This is part of a series of articles on games in Amsterdam – click here for the introduction and links to all the other articles.
Boom Chicago is a comedy/improv club in Amsterdam which is, confusingly, not where the game actually takes place. Sadly, Escape through Time has closed its doors since we played the game, but I offer this review partly as tribute to an amazingly fun and funny escape room but also to give people an idea of what to expect when Escape through the Movies is released later this year.
In a slightly unusual twist for an escape room, you’re asked to head to a bar before commencing the experience. Here, you’re given a package to collect which, as well as waivers, gives you a series of puzzles to complete. It was a nice touch to handle a venue that has no separate waiting area.
Escape through Time (4.5 stars)
As you might expect from an improv company, especially one where you’re only allowed to turn up at the game start time, you’re greeted in character without any mention of escape rooms. The premise behind the story is that scientists have discovered time travel and that you’re part of a group going on a secret mission to retrieve a painting from Amsterdam during World War II.
Going into this game expecting a conventional escape room is probably a mistake. Yes, there are puzzles, but I’d approach it primarily as immersive entertainment. There were at least two different moments when I laughed out loud during this game, and there are character interactions during the game as well as in the intro.
That’s not to say the puzzles are bad. While a couple were pretty dull, most were interesting and a couple were genuinely original. There are probably fewer than you’d expect from an average escape room, but this isn’t an average escape room and I certainly didn’t feel shortchanged.
The set is impressive throughout, with reconstructions of wartime rooms and furnishings really helping to build the theme. At times it felt a bit red-herringy, but there was almost always clear direction of the steps ahead, which helped to steer us away from getting too lost. The story was clear and evolved during the game, with a level of comedy that you really wouldn’t expect from an escape room.
A game like this deserves a proper finale, and it absolutely got one. As you progress through the experience, you start to realise how you’re going to finish, and so the final few minutes are spent moving yourself towards that goal but – without wishing to give away spoilers – there’s more to the finish than just turning the key and escaping the room…

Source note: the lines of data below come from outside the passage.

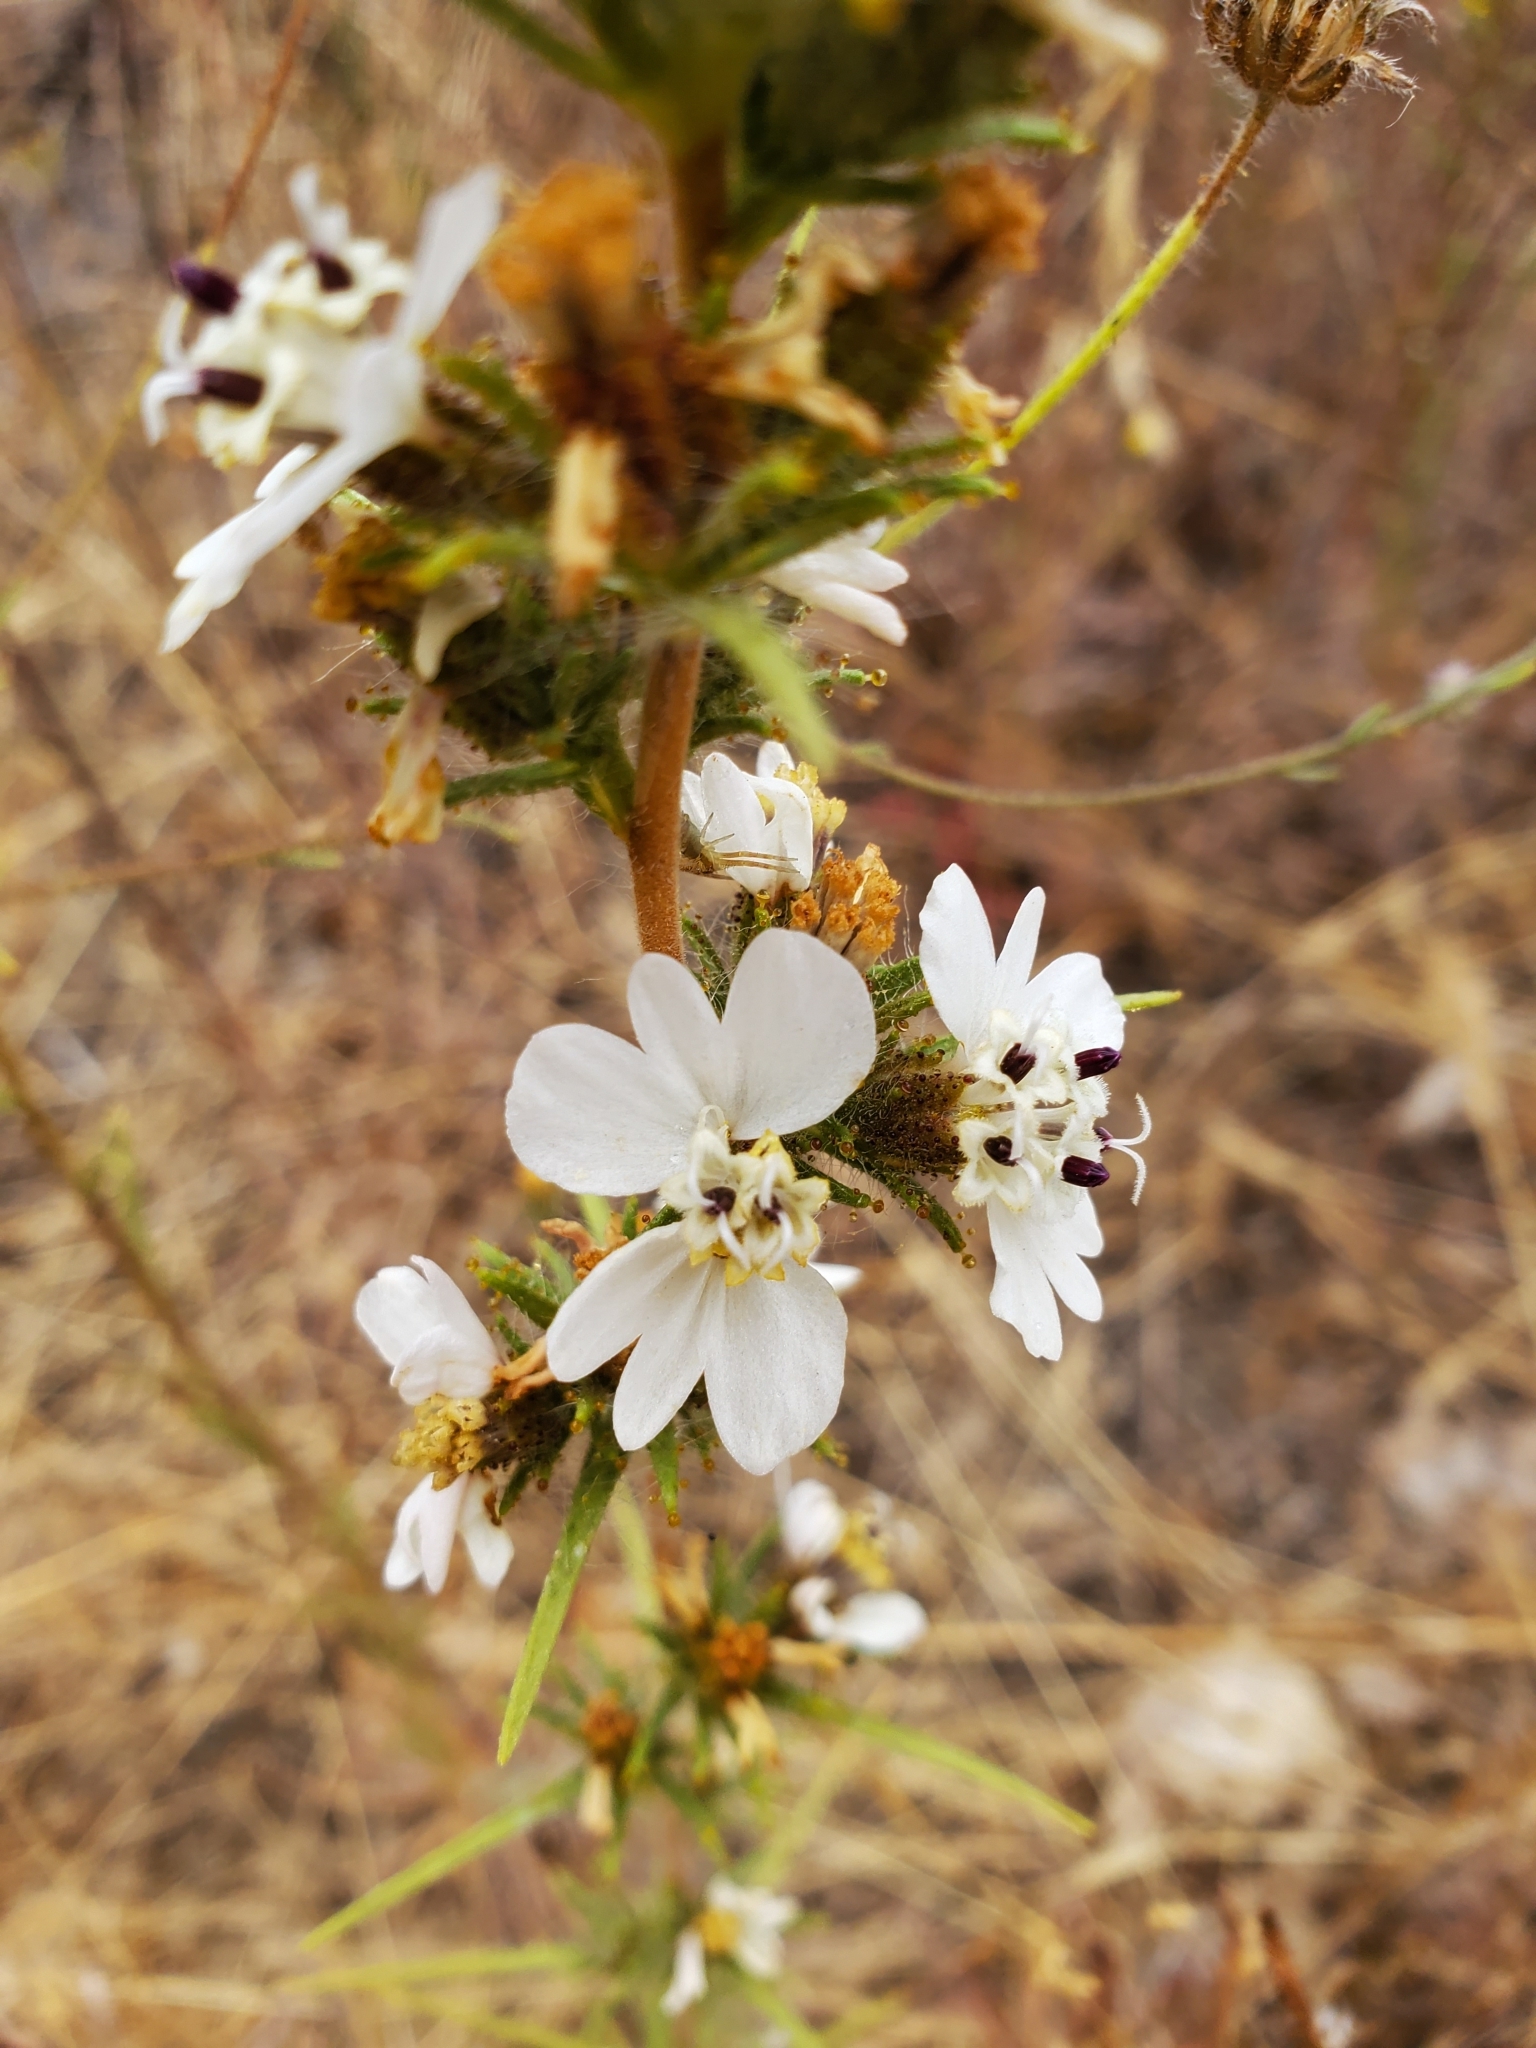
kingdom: Plantae
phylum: Tracheophyta
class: Magnoliopsida
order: Asterales
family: Asteraceae
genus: Calycadenia
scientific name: Calycadenia multiglandulosa
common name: Sticky calycadenia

Locked.Amsterdam is well outside the city centre so, if you’re thinking of visiting, you’re likely to want to take a taxi, public transport or, given that you’re in the Netherlands, a bike. There’s a huge waiting space considering that there’s currently just a single game and, with games scheduled with a very generous 90 minutes in the room, that’s presumably with an eye to opening additional games in the future.
Submarine (4 stars)
Submarine is all about the journey. The story is simple although with a slightly convoluted build-up: a Russian submarine sank twenty years ago with a nuclear payload on board. A journalist has been investigating the conspiracy theories and thinks they’ve found out where the submarine is and that there’s a dangerous nuclear payload on board. The journalist has disappeared, so it’s up to you to take his evidence, find where the submarine lies buried and save the world.
You start off in the journalist’s apartment and, from there, have to make your way to the sub. The transition between being in an apartment and aboard a sub is obviously hard to manage, but they’ve done their best. I’d encourage players to think of each space as a scene and try to ignore how you get between them.
There aren’t a huge number of puzzles in this game, but many of them are quite hard. They all feel gettable (not least because I don’t think we took any clues) but one puzzle relied on you playing around with something that seemed to be a red herring and gave you relatively little feedback to indicate otherwise. For some teams, I can imagine that being an incredibly frustrating experience; for others, a very rewarding one.
Ultimately, the puzzles never really fully engaged me. They were on theme and often made use of cool Russian hardware but, in spite of that, I found I wasn’t as excited as in other rooms. Perhaps the scarcity and difficulty broke up the flow, or perhaps the linearity of the game combined with talented fellow players meant I never got to find my stride. Either way, I ended up taking my pleasure from the surroundings and the feeling of being on a mission. A mission that ended fittingly with us dealing with the nuclear material and, of course, saving the world.